Enquanto se pensa na atitude certa a adoptar, há dois caminhos a seguir:
1) Ficar em casa, entregue à solidão, com uma caixa de Kleenex ao lado, o dvd a passar comédias românticas que enfatizem ainda mais o drama que é a nossa vida. Recusar programas para sair, olhar para o telemóvel a cada 4 segundos, pensar que pode estar avariado e que é por isso que não toca, dar um salto à net para espreitar o messenger, voltar para cama e chorar mais um bocadinho. Tentar dormir para o tempo passar mais depressa. Acordar, não ver sinal de mensagem no telemóvel, voltar a chorar. Sair da cama apenas para o reabastecimento de lenços de papel. E para espreitar o messenger.
2) Ocupar todos os segundos do dia, agendar saídas de segunda a domingo, estar sempre a perguntar aos amigos se não há planos, marcar fins-de-semana, projectar viagens, ir dando sempre uma vista de olhos ao telemóvel, que isto nunca se sabe, quando uma pessoa menos espera é quando ele toca. Se o telemóvel puder ficar em casa, tanto melhor.

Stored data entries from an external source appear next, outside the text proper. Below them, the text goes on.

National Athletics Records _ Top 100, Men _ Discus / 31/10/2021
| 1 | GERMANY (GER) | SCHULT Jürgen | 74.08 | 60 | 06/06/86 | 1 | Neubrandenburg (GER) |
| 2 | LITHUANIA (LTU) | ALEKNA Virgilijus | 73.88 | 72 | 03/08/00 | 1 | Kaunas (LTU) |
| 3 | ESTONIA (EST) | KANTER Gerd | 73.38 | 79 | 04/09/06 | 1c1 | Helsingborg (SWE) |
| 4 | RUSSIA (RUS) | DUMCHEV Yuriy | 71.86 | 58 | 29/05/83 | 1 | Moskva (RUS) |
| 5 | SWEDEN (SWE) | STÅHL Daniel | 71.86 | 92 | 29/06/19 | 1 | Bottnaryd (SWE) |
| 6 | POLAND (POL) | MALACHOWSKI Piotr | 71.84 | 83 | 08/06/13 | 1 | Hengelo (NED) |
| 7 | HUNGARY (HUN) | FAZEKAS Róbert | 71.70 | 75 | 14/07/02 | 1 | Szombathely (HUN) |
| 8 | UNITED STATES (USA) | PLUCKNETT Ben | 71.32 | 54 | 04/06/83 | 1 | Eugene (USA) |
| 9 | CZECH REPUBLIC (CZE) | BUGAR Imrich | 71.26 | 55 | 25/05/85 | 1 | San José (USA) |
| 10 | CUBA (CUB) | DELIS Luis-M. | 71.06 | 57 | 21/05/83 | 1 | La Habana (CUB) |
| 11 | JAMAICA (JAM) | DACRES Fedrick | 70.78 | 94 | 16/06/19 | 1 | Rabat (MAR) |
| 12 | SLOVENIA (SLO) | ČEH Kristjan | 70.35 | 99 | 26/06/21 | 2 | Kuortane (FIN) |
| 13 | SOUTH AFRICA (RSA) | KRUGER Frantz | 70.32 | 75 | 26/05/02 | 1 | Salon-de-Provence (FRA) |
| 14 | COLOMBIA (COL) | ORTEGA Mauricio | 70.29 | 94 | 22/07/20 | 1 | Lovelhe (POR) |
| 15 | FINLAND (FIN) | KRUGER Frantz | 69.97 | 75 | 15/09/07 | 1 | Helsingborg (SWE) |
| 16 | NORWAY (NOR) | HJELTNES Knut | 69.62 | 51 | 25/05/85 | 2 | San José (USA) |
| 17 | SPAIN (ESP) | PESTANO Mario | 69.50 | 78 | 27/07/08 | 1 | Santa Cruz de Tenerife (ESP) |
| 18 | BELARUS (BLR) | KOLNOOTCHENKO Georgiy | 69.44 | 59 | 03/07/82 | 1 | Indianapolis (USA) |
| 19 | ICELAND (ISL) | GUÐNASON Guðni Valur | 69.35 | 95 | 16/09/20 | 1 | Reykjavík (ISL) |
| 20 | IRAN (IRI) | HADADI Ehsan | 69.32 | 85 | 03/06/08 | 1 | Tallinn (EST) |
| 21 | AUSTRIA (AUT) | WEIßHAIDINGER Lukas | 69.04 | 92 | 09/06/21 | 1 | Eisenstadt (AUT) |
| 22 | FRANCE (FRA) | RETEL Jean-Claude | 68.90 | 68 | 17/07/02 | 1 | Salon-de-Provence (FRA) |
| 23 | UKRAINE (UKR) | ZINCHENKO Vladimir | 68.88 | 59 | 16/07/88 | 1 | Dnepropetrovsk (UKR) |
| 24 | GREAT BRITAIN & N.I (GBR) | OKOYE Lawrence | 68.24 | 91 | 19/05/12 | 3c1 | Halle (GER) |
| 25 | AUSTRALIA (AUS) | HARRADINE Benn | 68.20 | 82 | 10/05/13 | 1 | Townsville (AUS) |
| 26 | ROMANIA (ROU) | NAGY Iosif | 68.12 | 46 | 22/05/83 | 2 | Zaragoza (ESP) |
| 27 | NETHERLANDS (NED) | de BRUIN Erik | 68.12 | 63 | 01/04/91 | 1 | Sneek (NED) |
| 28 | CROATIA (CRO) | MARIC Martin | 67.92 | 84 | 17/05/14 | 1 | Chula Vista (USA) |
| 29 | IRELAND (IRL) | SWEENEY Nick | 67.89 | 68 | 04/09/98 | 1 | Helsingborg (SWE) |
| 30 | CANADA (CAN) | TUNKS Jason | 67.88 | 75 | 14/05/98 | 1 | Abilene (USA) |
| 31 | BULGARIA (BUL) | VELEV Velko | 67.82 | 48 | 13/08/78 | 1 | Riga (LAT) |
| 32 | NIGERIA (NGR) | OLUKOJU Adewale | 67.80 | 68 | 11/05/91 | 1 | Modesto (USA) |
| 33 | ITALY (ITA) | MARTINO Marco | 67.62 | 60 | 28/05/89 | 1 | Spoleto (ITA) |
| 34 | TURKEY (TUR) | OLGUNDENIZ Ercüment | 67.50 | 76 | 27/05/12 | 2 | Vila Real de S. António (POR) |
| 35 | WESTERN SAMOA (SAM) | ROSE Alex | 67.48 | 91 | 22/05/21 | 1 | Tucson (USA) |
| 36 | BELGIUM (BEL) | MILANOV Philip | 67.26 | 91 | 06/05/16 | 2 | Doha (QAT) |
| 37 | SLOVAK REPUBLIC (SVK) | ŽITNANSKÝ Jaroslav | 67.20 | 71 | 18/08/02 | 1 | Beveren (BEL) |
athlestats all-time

3) Eu sei que disse que havia dois caminhos a seguir, mas afinal há três, que é um misto dos dois primeiros. Conforme a disposição do dia, apetece que ninguém nos diga nada e nos deixem morrer sozinhos, numa valeta, ou então dá-nos para a hiperactividade e para a tal necessidade de estar sempre a fazer coisas para ocupar a mente.
Depois é o regresso ao mercado, que é como quem diz, voltar a ter encontros. Isso pode acontecer ao fim de uma semana ou só ao fim de muitos e penosos meses, conforme o nível de auto-estima e depressão. Quando se está infeliz e miserável pensa-se que é mesmo disso que se precisa. Novas pessoas, novas caras, novos corações, novas teorias, novas gargalhadas (ou então não, finca-se pé na tal ideia atrás referida que se não é ele/a então não é mais ninguém, e não há volta a dar). E, quando se está melhorzinho, também.
Quando uma relação acaba o universo põe-se em movimento. Pensa-se em casos passados, dá-se uma vista de olhos à lista de contactos, fazemos um esforço de memória para pensar em quem é que nos arrastou a asa nos últimos seis meses. As amigas percorrem a lista de conhecidos que podem ser potenciais novos amores. Pedem aos maridos e namorados que arranjem alguém para a amiga encalhada. "Eh pá, tinha alguém mesmo perfeito para ti, mas parece que arranjou namorada há dez minutos. Que pena". Ou "não arranjes ninguém, tenho o homem da tua vida. Tem 1,50m... há problema?".
Voltar ao mercado dá trabalho. Não só porque as exigências são cada vez maiores (a minha lista, pelo menos, é interminável), mas porque, e sobretudo, também há cada vez menos gente que corresponda àquilo que se quer. E também há muito, mas menos muito pachorra. Descobrir alguém é a melhor coisa do mundo. Os primeiros cafés, jantares, idas ao cinema. Os primeiros beijos, se a coisa correr mesmo muito bem. Mas também dá uma trabalheira desgraçada, e acho que é isso que me faz pensar que mais vale ir directamente para freira carmelita. Voltar a contar a nossa vida toda, os nossos gostos, os nossos objectivos de vida, em que infantário se andou. O bom de uma relação de algum tempo é que já se conhece a outra pessoa, já há cumplicidade, intimidade, compreensão, amor e amizade. Voltar recorrentemente à estaca zero é extenuante, é como se nos enfiassem numa montra e agora vá, vende-te, explica lá mais uma vez porque é que és uma boa escolha para a vida, porque é que alguém deve pegar em ti e levar-te para casa.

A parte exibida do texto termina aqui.